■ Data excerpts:

++++++++++++++++++++

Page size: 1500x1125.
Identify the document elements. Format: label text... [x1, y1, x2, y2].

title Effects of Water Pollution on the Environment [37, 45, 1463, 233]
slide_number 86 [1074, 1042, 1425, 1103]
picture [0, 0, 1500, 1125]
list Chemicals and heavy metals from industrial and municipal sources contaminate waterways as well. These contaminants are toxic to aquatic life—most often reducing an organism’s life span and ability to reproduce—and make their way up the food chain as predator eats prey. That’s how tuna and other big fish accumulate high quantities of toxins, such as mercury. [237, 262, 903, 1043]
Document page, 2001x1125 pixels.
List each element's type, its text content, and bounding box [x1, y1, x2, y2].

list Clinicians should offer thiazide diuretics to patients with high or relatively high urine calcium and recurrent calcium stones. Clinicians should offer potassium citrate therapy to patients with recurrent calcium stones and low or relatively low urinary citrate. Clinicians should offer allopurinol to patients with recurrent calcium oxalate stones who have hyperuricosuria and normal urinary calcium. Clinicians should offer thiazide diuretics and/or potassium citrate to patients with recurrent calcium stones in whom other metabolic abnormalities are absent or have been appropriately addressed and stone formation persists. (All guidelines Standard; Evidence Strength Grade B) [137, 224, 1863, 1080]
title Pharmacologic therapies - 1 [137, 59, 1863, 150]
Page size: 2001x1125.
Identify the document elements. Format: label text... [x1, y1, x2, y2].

++++++++++++++++++++

Print exactly, and only, the lines running from the one that contains "Page size: 2001x1125." to the last line of the records above.

Page size: 2001x1125.
Identify the document elements. Format: label text... [x1, y1, x2, y2].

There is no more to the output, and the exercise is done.